3. Put in place new SOP’s (standard operating procedures) to ensure correct configuration of critical services, such as database servers.

This last part of this post is gonna be quite technical and meant to inspire others to how they can build a robust surveillance system themselves (that’s startup budget-friendly).?

If you’re not into the tech-stuff, it’s fine to stop reading here. In that case, I want to wrap up by saying that we’re sorry! I’ve been running mission-critical systems and software for 15 years. This should never happen, and honestly, it’s embarrassing that it did. Lesson learned, and I hope that the above gives you the same confidence that I have that this chain of events will never be able to repeat itself, causing an outage like we saw this week.?

Takeaways and technical solutions

In this part I’ll be touching on three things. Internal monitoring, external monitoring and notifications, and how that's now set up at Herodesk.

We’ll start with the internal monitoring.

We’ve been running our own ELK-stack since day one. Logging, monitoring – the lots. What we’ve added now is Rules and Alerts . All internal servers are already added as “fleet agents ”, so the performance metrics etc., are available and already being used in various dashboards. So now, we’re also using it with Rules and Alerts.

For examples:

WHEN Average OF system.cpu.total.pct IS ABOVE 85% FOR THE LAST 3 Minutes        

This will trigger an alert, which will write a new document in the alerts-* index. Because we’re running the open-source version of ELK, it’s not possible for ELK to notify external systems by itself using webhooks, email, or anything like that. You can basically choose between writing to an index or writing in syslog. So, it’s just going to write a new document in an index on alert and recovery.?

Then we have another job running every 30th seconds that checks if there are any new documents in the alerts-* index. This is just a super simple PHP script that does a CURL to the ELK-stack to check for new documents in the index. If there are any, then, depending on the criticality of the event, it either sends an e-mail or text message to notify whoever needs to be notified.?
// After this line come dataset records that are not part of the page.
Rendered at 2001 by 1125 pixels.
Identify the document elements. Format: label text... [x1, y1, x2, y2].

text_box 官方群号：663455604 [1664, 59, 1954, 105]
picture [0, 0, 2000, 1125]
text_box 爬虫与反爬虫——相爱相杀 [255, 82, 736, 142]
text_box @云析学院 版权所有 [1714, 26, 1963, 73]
Text-messages are sent using Compaya.dk and their API - pay as you go, easy and cheap.

To make it run every 30th seconds, we choose the “easy solution”. Two cronjobs that run every minute, with one of them having a sleep 30 before the script is executed. Simple, easy, robust.?

“But what if all your internal systems are down?!”
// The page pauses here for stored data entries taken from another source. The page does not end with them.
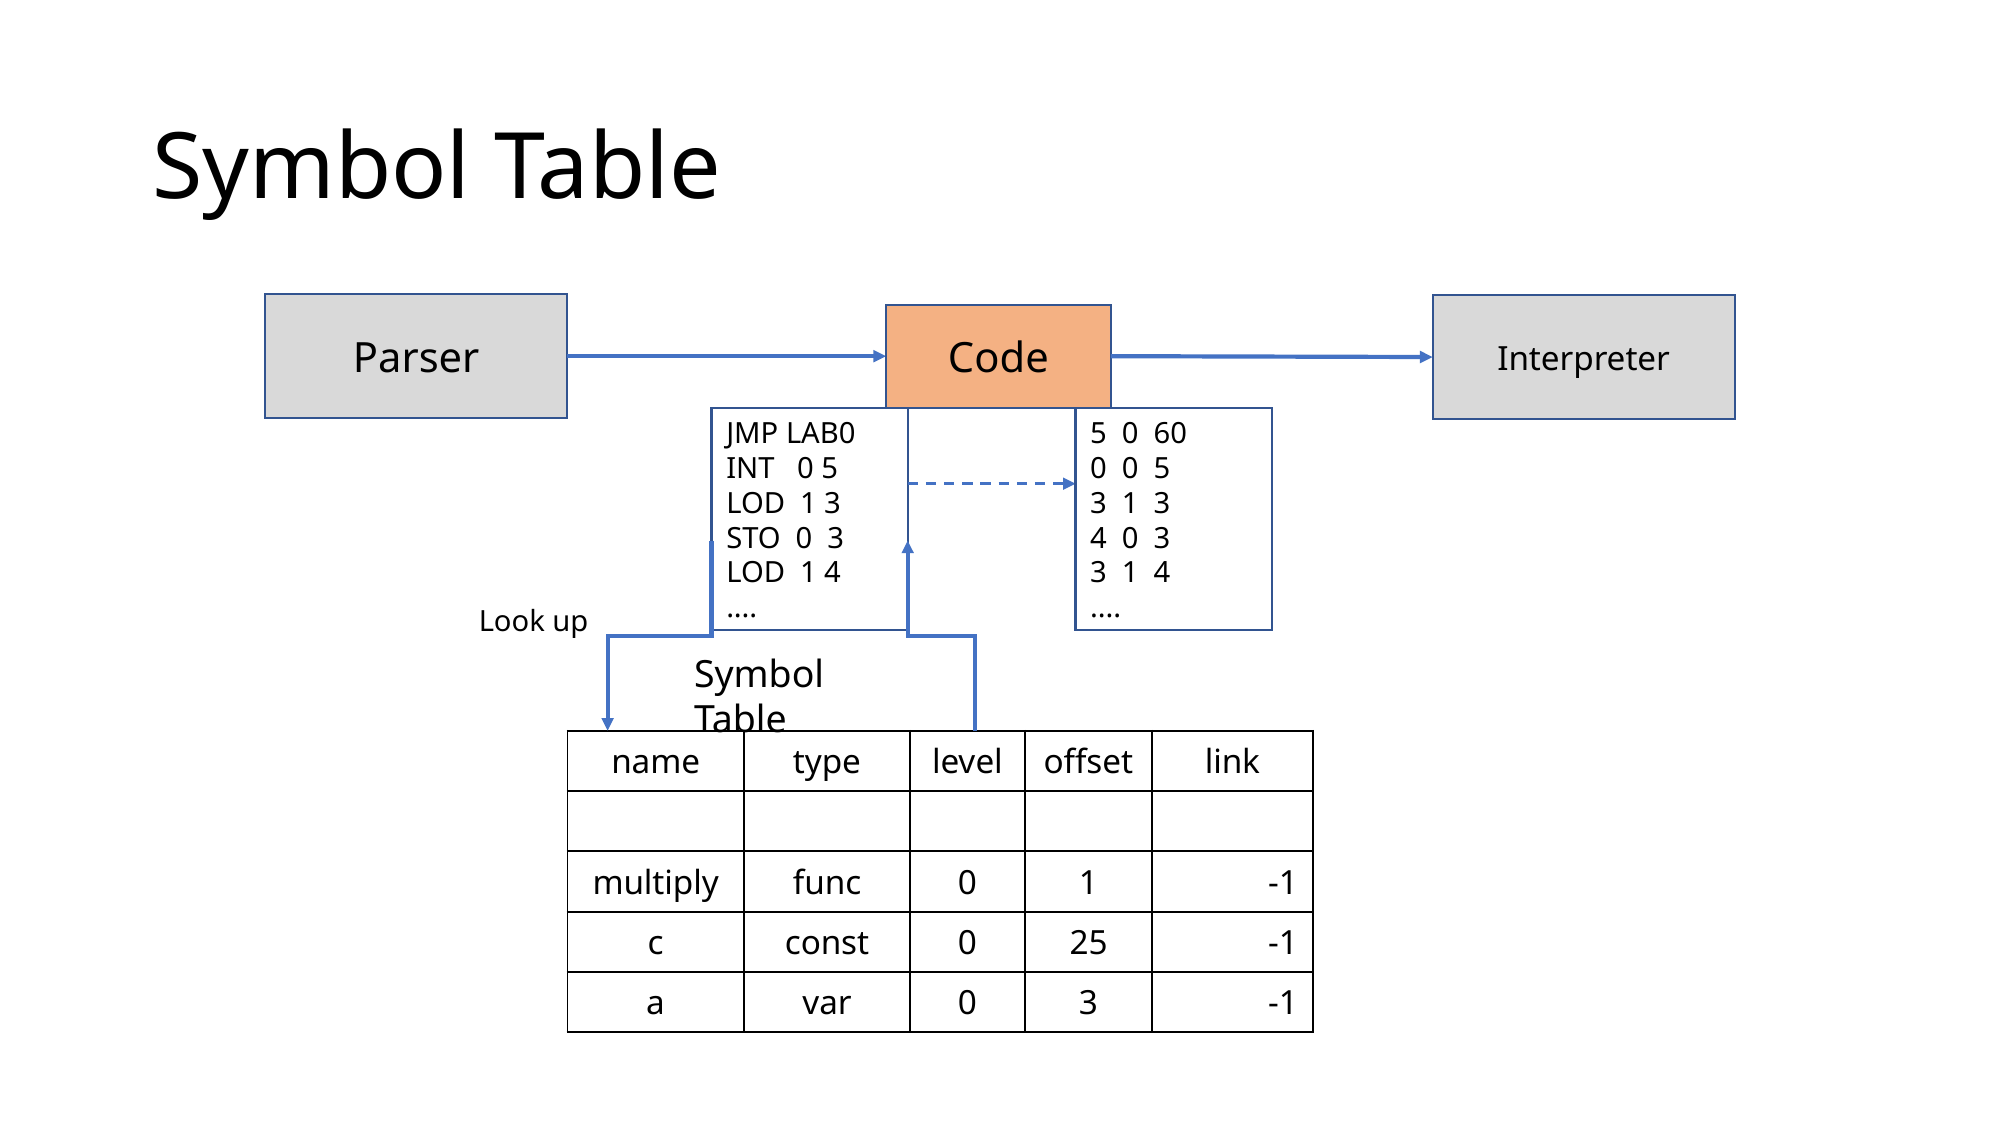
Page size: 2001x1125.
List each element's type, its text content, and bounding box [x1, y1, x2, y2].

table_cell 25 [1026, 913, 1151, 971]
table_cell multiply [568, 852, 743, 911]
table_cell [745, 792, 909, 850]
table_header type [745, 732, 909, 790]
table_cell 3 [1026, 973, 1151, 1031]
table_cell 0 [911, 913, 1024, 971]
table_header offset [1026, 732, 1151, 790]
table_cell const [745, 913, 909, 971]
table_cell var [745, 973, 909, 1031]
table_cell [1026, 792, 1151, 850]
table_cell -1 [1153, 913, 1312, 971]
table_cell 0 [911, 852, 1024, 911]
table_header link [1153, 732, 1312, 790]
table_cell [911, 792, 1024, 850]
text_box JMP LAB0 INT 0 5 LOD 1 3 STO 0 3 LOD 1 4 .... [710, 407, 909, 631]
table_cell 1 [1026, 852, 1151, 911]
text_box Parser [264, 293, 568, 419]
table_cell c [568, 913, 743, 971]
text_box Look up [463, 583, 564, 656]
table_cell a [568, 973, 743, 1031]
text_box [846, 602, 1037, 670]
text_box Symbol Table [678, 654, 942, 730]
table_cell -1 [1153, 852, 1312, 911]
table_cell [568, 792, 743, 850]
table_cell 0 [911, 973, 1024, 1031]
title Symbol Table [137, 59, 1863, 278]
table_header name [568, 732, 743, 790]
table_cell -1 [1153, 973, 1312, 1031]
table_header level [911, 732, 1024, 790]
text_box 5 0 60 0 0 5 3 1 3 4 0 3 3 1 4 .... [1074, 407, 1273, 631]
table_cell [1153, 792, 1312, 850]
text_box Interpreter [1432, 294, 1736, 420]
table_cell func [745, 852, 909, 911]
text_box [564, 583, 755, 688]
text_box Code [885, 304, 1112, 409]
That leads to the external monitoring. We’re using Betterstack.com for external monitoring. This does external http checks on all public-facing critical services (including domain and SSL expiry).?

What it also does is heartbeat checks. Every time the internal surveillance job runs, it sends a heartbeat to Betterstack. If Betterstack is missing two heartbeats in a row, or if one of the external http checks fails, it sends a notification.?
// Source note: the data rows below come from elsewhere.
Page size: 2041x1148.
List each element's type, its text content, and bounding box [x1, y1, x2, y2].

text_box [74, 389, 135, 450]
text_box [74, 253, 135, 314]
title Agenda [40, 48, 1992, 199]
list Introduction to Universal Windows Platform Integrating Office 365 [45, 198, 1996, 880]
As for notifications, Betterstack is configured so that first, it sends a critical push messages (meaning it overrides “do-not-disturb” and “silence” settings) to the on-call. If the issue isn’t acknowledged, it starts calling the person on-call (yes, this service can call you) and later others, until the issue is acknowledged.?

Then, we know for certain that any internal or external abnormality is spotted, reported, and acknowledged instantly, ensuring we can solve the problem quickly.?

The total price? Betterstack is $25 /mo. The ELK server is € 10 /mo on a Hetzner Cloud Server. I find that very reasonable, as we can sleep well at night knowing that nothing can happen without us instantly knowing it.?

None of this is necessary in the best of worlds because things “just stay online”. But as I said before, everyone (and I do mean everyone!) experiences outages from time to time. And when they happen, what really matters is how it’s handled and how you communicate about it with your customers. After this experience, I’m confident with our approach going forward.